(DIRECTIONS FOR THIS TASK)
Go through the lines below one by one and count those holding the string "from". Give the count alone.

[Page-level text extractions]
........
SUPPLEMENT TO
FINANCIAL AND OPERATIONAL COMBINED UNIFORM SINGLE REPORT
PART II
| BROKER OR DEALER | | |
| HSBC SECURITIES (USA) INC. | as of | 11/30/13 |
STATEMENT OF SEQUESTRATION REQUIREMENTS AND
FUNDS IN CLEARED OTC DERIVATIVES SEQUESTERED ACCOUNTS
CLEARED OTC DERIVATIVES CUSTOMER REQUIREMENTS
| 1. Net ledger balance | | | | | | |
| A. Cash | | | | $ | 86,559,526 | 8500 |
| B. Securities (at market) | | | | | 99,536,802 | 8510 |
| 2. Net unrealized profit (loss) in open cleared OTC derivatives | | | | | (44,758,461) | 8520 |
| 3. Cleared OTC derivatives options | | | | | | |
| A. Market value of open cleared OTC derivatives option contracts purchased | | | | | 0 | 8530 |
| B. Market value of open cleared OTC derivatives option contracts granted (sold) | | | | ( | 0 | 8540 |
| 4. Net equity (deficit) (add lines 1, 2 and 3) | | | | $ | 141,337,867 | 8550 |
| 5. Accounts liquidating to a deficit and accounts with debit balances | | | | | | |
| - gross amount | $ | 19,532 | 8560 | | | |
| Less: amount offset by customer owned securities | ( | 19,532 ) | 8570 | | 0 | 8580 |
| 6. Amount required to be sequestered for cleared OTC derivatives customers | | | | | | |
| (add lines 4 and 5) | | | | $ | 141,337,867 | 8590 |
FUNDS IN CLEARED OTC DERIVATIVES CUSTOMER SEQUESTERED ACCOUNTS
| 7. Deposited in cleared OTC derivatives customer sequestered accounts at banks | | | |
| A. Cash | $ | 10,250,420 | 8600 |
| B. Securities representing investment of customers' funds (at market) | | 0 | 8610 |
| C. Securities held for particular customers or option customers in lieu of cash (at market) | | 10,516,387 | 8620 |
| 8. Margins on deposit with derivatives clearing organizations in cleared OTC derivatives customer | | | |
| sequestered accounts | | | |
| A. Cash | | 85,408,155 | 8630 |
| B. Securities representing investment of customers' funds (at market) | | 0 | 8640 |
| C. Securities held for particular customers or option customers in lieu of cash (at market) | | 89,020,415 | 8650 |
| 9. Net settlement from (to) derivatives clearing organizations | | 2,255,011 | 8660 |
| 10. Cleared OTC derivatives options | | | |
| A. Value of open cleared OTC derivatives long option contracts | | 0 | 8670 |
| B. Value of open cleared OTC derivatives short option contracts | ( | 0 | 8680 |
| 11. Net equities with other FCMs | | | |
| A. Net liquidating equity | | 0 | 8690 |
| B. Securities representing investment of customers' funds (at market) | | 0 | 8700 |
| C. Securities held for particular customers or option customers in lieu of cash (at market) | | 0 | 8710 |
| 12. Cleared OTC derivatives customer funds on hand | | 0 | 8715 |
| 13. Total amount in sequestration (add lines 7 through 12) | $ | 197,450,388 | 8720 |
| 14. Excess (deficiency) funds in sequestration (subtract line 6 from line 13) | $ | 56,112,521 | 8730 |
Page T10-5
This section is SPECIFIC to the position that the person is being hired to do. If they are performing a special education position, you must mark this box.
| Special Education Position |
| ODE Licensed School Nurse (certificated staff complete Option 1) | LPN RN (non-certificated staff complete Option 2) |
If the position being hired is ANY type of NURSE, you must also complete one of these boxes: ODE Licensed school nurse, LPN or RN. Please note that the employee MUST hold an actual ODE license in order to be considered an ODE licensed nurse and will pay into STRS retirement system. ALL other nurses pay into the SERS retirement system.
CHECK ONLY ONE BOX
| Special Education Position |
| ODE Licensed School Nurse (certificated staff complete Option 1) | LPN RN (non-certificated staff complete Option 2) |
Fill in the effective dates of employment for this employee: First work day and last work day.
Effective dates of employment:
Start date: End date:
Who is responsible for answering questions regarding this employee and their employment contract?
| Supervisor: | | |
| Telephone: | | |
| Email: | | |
........
(OUTPUT FOR THIS TASK)
2